(via Rick Moore)When the attacks occurred, the ship was planned but had no name. Then-New York Gov. George Pataki asked the Navy to commemorate the disaster by reviving the name New York. That required an exception to Navy policy of assigning state names only to nuclear submarines.
The steel from the towers is now part of the ship that splices through the water, leading the way.
"It resurrects the ashes, so to speak, to do great things for our nation," said Bill Glenn, a spokesman for Northrop Grumman Shipbuilding, the ship builder.
Along with the steel from one of the worst terrorist attacks in the U.S., it also survived one of the nation's worst natural disasters: Hurricane Katrina.

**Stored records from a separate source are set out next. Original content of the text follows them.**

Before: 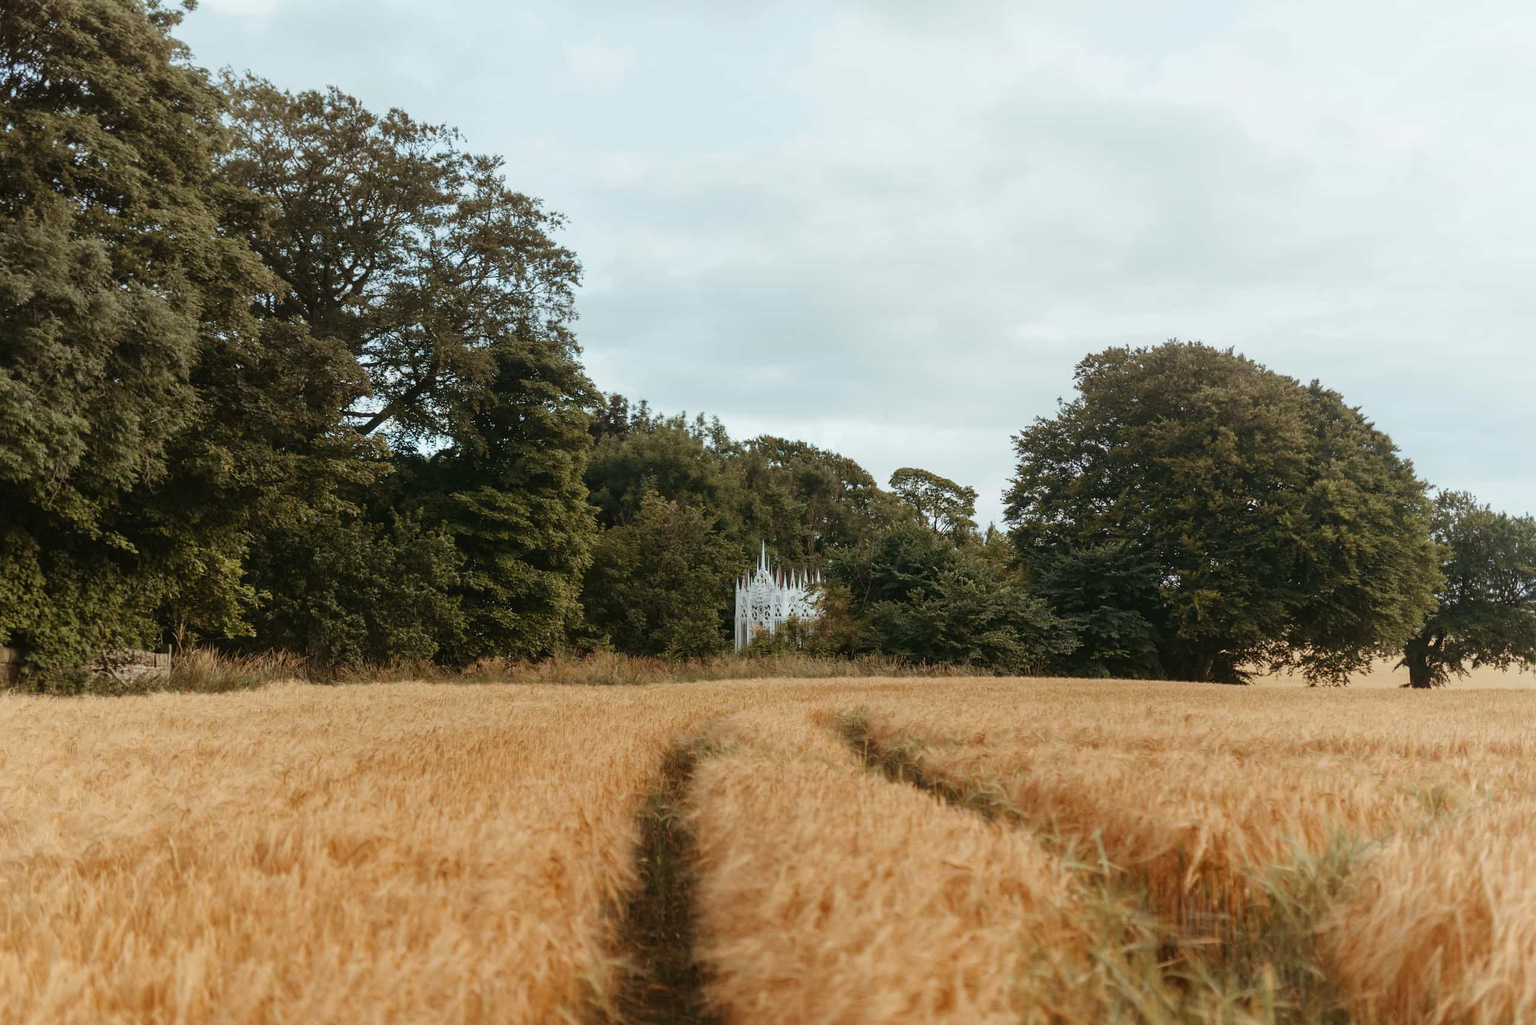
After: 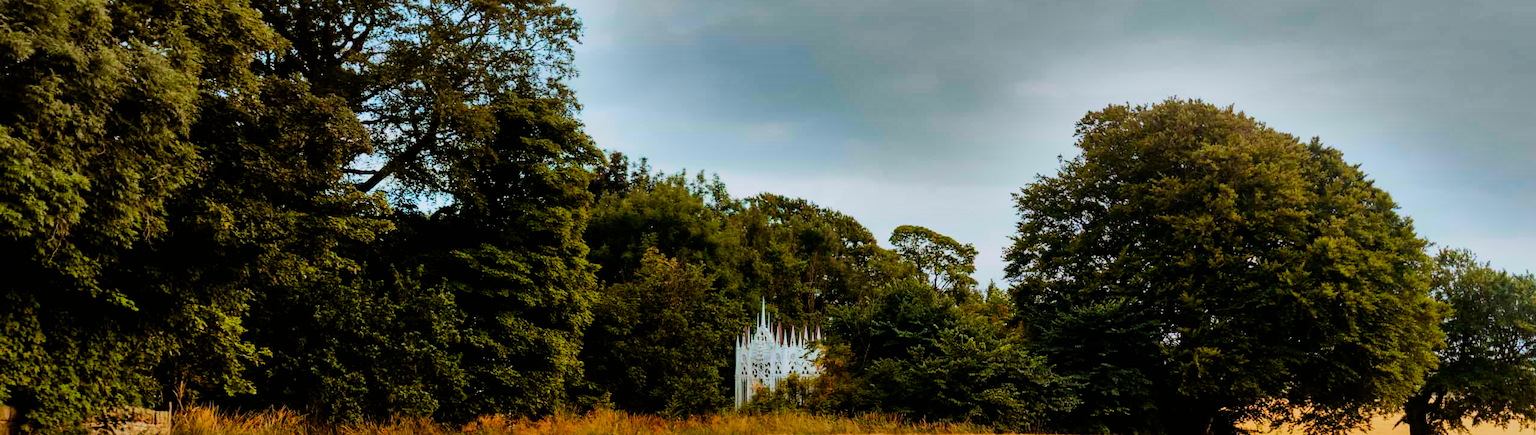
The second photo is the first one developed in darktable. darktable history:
crop and rotate: top 23.699%, bottom 33.862%
color correction: highlights a* 1.5, highlights b* -1.71, saturation 2.5
filmic rgb: black relative exposure -5.02 EV, white relative exposure 3.99 EV, hardness 2.9, contrast 1.298, highlights saturation mix -29.62%
shadows and highlights: shadows 24.68, highlights -79.81, soften with gaussian
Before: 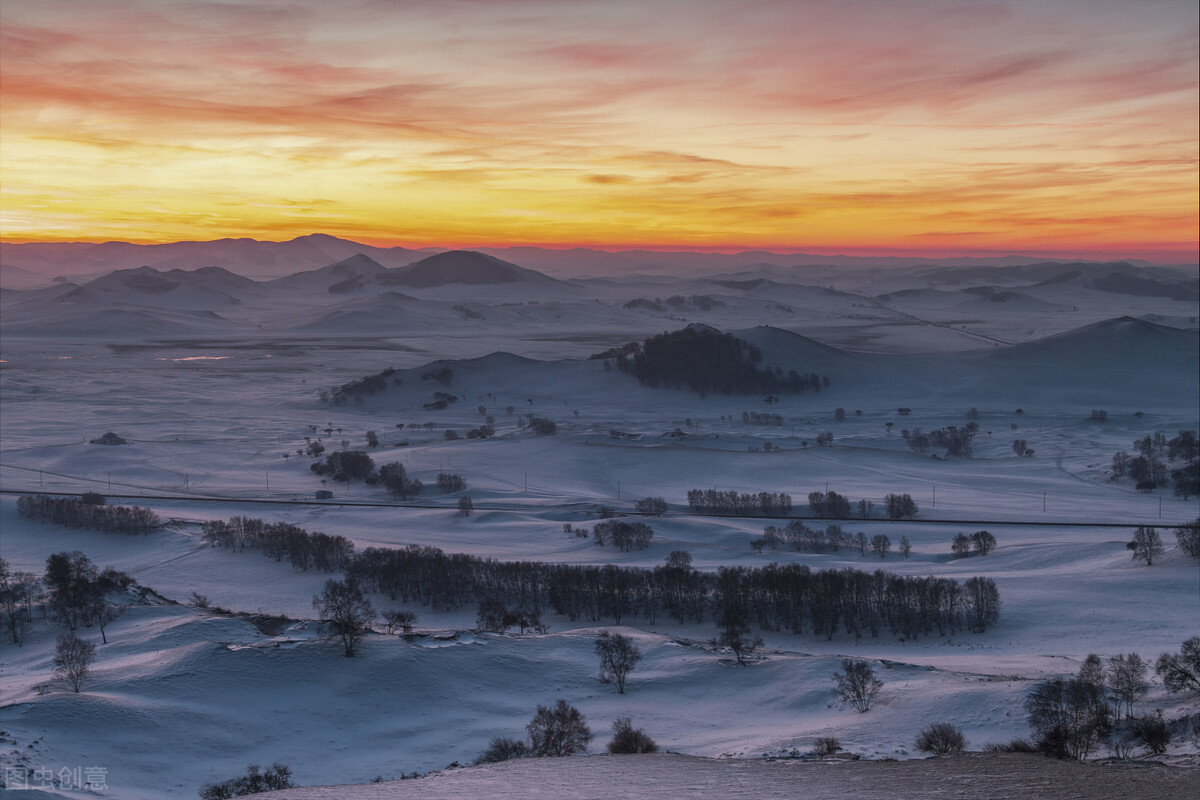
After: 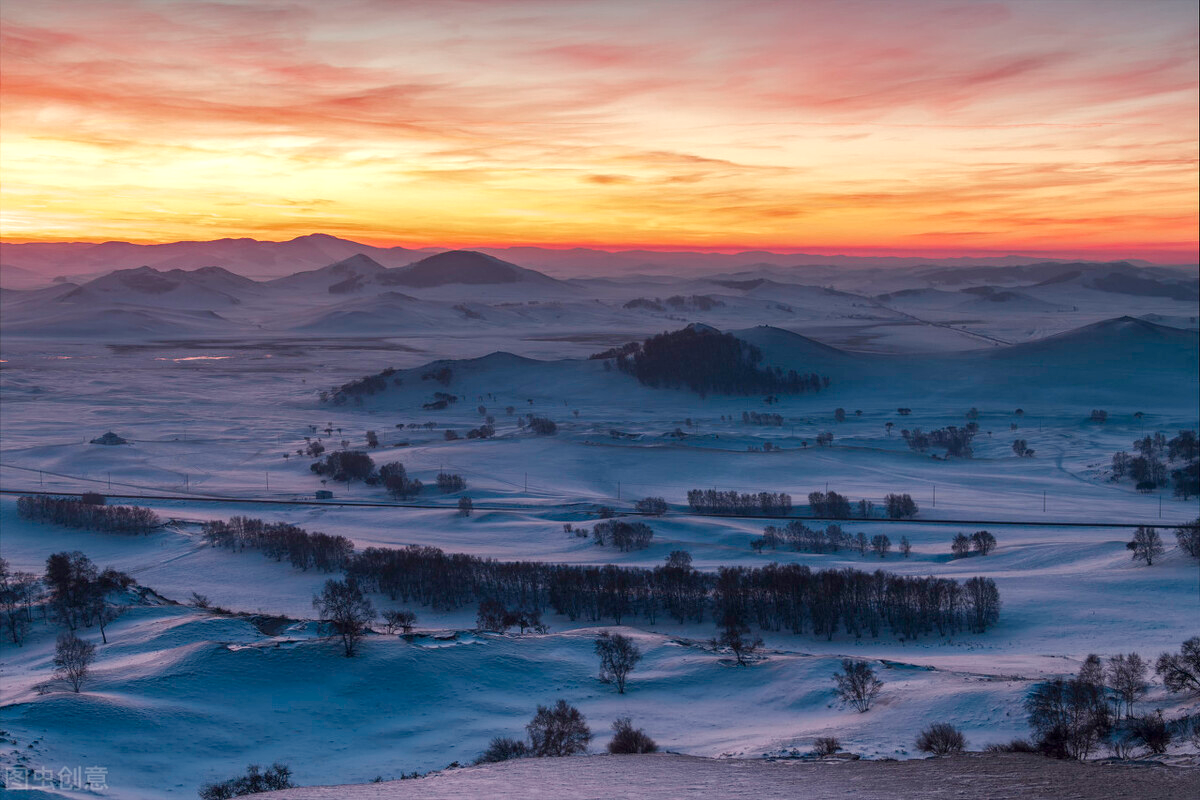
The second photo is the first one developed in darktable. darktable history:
contrast brightness saturation: brightness -0.09
color balance rgb: perceptual saturation grading › global saturation 20%, perceptual saturation grading › highlights -50%, perceptual saturation grading › shadows 30%, perceptual brilliance grading › global brilliance 10%, perceptual brilliance grading › shadows 15%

The ship motivated many of the Avondale shipyard workers to return to the job, even though many lost their homes in the 2005 storm.
There's more at the official Navy website: New York Christening Powered by Memories, Resolve. The ship is due to be commissioned in September 2009. It "will be the Navy's fifth amphibious transport dock of the San Antonio class." (Speaking as a civilian and a landlubber, I wouldn't have had a clue what an "amphibious transport dock" was, if someone hadn't provided a picture, or a good description. It makes it sound like a big raft, or something like that. Which it definitely isn't.)
Hats off to the Avondale shipyard workers, and everyone else who has helped bring this project this far.
No, on second thought, make that three cheers.